The ABA Journal is reporting that a Florida lawyer is facing an ethics complaint for describing himself as a pit bull lawyer and using an image of a pit bull on a blog and a Facebook page. The lawyer also used the name “Pitbull” on business cards and on the door to his office.
The complaint apparently argues that using the pitbull image and nickname harms the legal profession and the public’s trust and confidence in our system of justice.
I don't like pitbulls and I think that calling yourself a pitbull lawyer in advertising is tacky, but trying to impose sanctions for it is nonsense. I don't know what the specific Florida rules say, but the notion that the state can impose sanctions for protected speech merely because it harms "the image of the profession" and the "trust in the system" is a very weak argument.
The standard by which commercial speech is evaluated has been established for ages.
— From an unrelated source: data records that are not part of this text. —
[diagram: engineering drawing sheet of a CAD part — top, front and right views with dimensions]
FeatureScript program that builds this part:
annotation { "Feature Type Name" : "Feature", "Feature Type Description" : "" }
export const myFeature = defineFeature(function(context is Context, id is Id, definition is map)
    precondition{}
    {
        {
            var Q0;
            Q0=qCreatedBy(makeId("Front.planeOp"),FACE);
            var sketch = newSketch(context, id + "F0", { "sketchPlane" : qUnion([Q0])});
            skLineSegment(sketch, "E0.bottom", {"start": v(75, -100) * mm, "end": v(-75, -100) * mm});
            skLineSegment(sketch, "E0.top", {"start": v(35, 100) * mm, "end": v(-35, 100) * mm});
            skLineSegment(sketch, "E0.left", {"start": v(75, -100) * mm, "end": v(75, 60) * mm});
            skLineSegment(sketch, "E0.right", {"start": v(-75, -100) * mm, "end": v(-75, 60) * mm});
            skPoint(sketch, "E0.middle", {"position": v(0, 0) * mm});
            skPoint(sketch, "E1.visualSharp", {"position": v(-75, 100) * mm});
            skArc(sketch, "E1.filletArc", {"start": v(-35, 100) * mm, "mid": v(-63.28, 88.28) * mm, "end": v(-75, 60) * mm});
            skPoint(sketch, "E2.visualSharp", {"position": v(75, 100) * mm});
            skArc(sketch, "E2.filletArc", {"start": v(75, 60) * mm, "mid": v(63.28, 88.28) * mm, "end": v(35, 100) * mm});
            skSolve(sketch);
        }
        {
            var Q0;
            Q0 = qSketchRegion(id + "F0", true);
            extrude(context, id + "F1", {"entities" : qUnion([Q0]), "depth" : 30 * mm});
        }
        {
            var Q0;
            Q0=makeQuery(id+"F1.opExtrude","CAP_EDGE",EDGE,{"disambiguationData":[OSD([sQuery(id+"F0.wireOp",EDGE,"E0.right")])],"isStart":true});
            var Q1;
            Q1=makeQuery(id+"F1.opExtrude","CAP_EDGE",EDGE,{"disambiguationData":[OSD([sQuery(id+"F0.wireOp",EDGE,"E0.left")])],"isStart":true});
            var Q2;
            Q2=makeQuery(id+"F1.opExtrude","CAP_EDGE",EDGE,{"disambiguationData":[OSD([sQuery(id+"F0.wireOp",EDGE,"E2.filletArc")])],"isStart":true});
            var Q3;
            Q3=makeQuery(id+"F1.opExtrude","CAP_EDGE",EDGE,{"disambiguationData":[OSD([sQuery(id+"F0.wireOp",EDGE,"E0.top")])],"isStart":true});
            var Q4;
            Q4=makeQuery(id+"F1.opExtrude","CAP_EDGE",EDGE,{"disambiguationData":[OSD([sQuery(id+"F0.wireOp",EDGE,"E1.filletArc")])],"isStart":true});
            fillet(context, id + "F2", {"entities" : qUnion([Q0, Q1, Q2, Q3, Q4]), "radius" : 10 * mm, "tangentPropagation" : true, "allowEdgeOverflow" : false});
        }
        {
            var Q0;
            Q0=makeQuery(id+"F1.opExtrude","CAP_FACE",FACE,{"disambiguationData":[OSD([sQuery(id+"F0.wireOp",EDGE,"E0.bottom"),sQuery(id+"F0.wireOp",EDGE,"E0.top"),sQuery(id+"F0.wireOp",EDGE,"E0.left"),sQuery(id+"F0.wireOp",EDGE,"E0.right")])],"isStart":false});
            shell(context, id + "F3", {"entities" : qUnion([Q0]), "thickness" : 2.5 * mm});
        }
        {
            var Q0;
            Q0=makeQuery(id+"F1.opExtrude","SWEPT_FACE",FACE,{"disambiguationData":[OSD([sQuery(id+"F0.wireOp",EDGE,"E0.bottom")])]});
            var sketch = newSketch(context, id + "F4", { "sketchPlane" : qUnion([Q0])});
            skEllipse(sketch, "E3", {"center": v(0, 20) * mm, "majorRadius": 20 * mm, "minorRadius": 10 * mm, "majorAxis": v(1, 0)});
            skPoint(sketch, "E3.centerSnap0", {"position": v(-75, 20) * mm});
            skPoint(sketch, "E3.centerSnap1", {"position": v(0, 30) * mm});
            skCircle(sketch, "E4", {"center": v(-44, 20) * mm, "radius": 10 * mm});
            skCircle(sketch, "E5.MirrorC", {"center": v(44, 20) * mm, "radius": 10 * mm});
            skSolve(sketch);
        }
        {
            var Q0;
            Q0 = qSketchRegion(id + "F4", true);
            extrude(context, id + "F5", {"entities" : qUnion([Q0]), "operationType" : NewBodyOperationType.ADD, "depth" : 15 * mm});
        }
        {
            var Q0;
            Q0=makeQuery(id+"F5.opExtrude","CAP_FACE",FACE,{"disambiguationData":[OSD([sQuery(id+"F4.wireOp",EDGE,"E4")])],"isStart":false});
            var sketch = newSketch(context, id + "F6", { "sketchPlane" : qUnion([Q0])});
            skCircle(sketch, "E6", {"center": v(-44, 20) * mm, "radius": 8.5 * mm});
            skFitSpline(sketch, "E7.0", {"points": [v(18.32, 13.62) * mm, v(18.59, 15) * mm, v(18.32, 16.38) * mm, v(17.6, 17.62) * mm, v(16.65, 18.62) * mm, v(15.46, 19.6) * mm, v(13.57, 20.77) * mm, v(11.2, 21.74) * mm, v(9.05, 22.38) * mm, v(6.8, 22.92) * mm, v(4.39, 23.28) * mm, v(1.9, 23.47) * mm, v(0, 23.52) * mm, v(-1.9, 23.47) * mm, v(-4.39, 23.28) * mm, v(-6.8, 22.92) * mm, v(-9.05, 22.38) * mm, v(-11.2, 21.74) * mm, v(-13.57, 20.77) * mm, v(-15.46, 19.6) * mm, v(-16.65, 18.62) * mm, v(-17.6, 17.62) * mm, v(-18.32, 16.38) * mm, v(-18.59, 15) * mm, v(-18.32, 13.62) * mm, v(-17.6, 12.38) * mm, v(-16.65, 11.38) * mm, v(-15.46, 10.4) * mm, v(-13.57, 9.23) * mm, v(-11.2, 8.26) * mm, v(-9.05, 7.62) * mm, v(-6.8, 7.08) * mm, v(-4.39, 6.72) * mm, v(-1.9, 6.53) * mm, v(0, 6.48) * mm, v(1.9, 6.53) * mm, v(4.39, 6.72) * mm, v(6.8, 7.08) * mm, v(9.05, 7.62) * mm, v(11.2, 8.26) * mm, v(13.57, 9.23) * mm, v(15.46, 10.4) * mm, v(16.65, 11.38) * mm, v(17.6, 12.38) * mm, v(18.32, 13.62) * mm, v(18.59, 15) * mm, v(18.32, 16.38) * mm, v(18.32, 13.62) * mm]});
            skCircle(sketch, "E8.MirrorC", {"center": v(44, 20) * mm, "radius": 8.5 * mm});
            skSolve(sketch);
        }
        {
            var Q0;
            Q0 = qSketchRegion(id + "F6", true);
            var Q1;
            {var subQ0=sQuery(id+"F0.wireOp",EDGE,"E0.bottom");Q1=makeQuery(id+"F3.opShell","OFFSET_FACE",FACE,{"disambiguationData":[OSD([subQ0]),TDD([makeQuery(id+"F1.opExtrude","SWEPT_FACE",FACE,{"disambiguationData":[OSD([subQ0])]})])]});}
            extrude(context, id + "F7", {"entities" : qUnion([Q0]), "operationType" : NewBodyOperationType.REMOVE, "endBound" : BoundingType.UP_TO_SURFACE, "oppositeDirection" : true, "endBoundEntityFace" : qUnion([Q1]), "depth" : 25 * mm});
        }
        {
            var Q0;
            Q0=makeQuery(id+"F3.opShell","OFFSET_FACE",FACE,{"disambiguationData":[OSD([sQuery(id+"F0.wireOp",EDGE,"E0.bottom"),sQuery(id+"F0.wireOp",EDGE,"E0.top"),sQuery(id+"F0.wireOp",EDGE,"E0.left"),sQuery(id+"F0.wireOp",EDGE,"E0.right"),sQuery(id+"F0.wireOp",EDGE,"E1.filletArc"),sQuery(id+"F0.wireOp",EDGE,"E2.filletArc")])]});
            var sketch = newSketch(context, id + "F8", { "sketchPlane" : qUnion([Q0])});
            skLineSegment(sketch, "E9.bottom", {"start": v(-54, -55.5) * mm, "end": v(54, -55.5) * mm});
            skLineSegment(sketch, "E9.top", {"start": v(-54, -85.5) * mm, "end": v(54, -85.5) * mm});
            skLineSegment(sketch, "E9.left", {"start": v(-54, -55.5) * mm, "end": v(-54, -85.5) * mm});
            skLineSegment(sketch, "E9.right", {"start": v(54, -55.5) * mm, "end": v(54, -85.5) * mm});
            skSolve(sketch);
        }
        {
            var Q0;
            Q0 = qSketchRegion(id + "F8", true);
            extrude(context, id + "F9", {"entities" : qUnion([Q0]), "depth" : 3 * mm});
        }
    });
As the US Supreme Court has explained:
Our general approach to restrictions on commercial speech is . . . by now well settled. . . . Commercial speech that is not false or deceptive and does not concern unlawful activities, . . . may be restricted only in the service of a substantial governmental interest, and only through means that directly advance that interest. . . . Our application of these principles to the commercial speech of attorneys has led us to conclude that blanket bans on . . . advertising by attorneys and rules preventing attorneys from using nondeceptive terminology to describe their fields of practice are impermissible . . . but that rules prohibiting in-person solicitation of clients by attorneys are, at least under some circumstances, permissible.